Texte à étudier:
+++++

La ville de Bukavu connaît aujourd'hui une forte démographie. Chaque jour, son expansion devient considérable. Elle devient une ville chantier, où les maisons se font construire sans limite. Les matériels de construction, dont les briques produites à l'artisanale, sont consommées sans précédant. Ceci, avec des conséquences inévitables sur la perturbation de la biodiversité et de l'environnement dans des gisements d'argile.
CITO CIBAMBO FERDINAND
Le groupement de Karhongo Nyangezi en territoire de Walungu est située à 23 km de la ville de Bukavu , chef-lieu de la province du Sud-Kivu. Nyangezi est réputée une cité qui fournit de briques pour la construction des maisons à la ville de Bukavu et ses environs. Une ville qui connaît, depuis plusieurs décenies, une population croissante suite à l’exode rurale. Fabriquer les briques est d’abord un business pour plusieurs familles. La scolarité des enfants, la prise en main des soins de santé, la nutrition, et des besoins de toute sorte, il se laisse voir qu’une bonne partie de la population en dépend.
Pour nous en rendre compte, nous sommes allés à la rencontre de M. Steve Buhendwa, Avocat de son état et originaire de Nyangezi. Vivre de la production des briques c’est le seul apanage de plusieurs ménages du groupement de Karhongo Nyangezi, a-t-il confié. «Une grande partie de la population de Karhongo Nyangezi vit de la production des briques. Ils n’ont pas d’autres alternatives du fait que c’est devenu un business pour plusieurs familles».
C'est le cas par exemple de M. Zigashane, exploitant et père de 2 enfants. Il entretien depuis son jeune âge un chantier lui cédé par son père pour se rassurer qu’il se prenne bien en charge et prépare son avenir. Aujourdh’hui, il possède deux chantiers de fabrique de briques cuites où il a employé cinq personnes. Ce métier n'est pas facile, déclare-t-il. «J’ai effectué des études jusqu’à l’obtention du diplôme d’état. Je l'exerce parce que je ne trouve pas un autre emploi», a-t-il expliqué. Pour lui, la fabrication de 30.000 briques (pièces) prend environ 3 mois. Ses principaux clients lui viennent de Bukavu, la capitale de la province du Sud-Kivu. Pour lui, la production des briques cuites aujourd’hui est une mane. Sauf que cela demande beaucoup d’efforts. «Cinq mètres sur dix me coûtent dix mille briques. En tout cas, nous produisons de l’argent. Mais après beaucoup de travail. Sans oublier que souvent nous perdons nos chanters de briques à cause de la pluie qui peut surprendre d’un moment à l’autre», a-t-il fait savoir.

+++++

Données fournies:
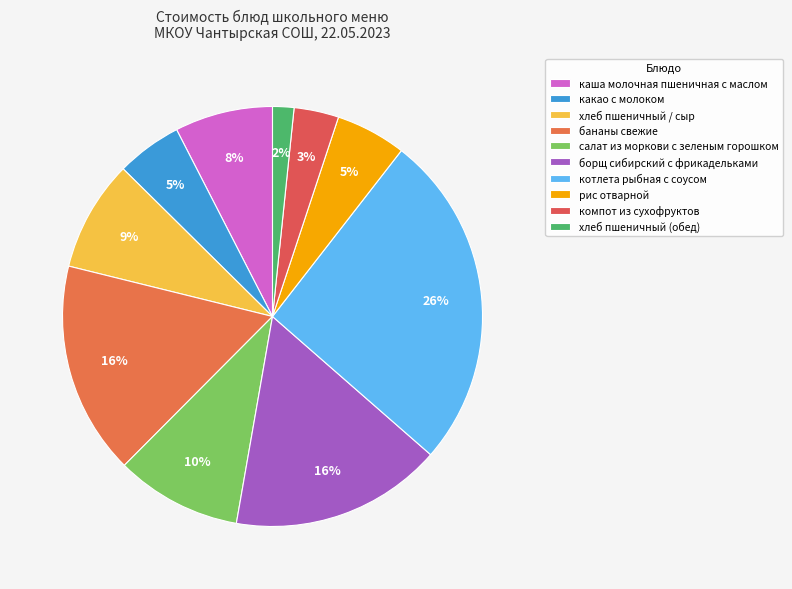

To the nearest percent, what is the combined percentage of салат из моркови с зеленым горошком and бананы свежие?

26%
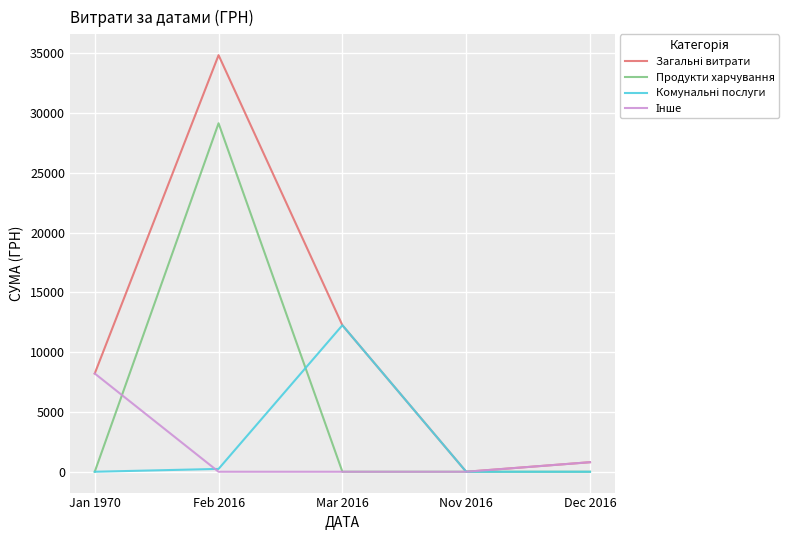

What is the difference between the highest and lowest values at Mar 2016?

12259.1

+++++

Objectif visé:
Répondez à ces questions sur le texte consacré à la fabrication de briques à Nyangezi :
(a) À combien de kilomètres de la ville de Bukavu se trouve le groupement de Karhongo Nyangezi ?
(b) Quelle est la profession de M. Steve Buhendwa ?
(c) Selon M. Zigashane, combien de temps faut-il environ pour fabriquer 30.000 briques ?
Les données ne sont pas utiles ici.

Corrigé détaillé:
(a) 23 km.
(b) Il est avocat.
(c) Environ 3 mois.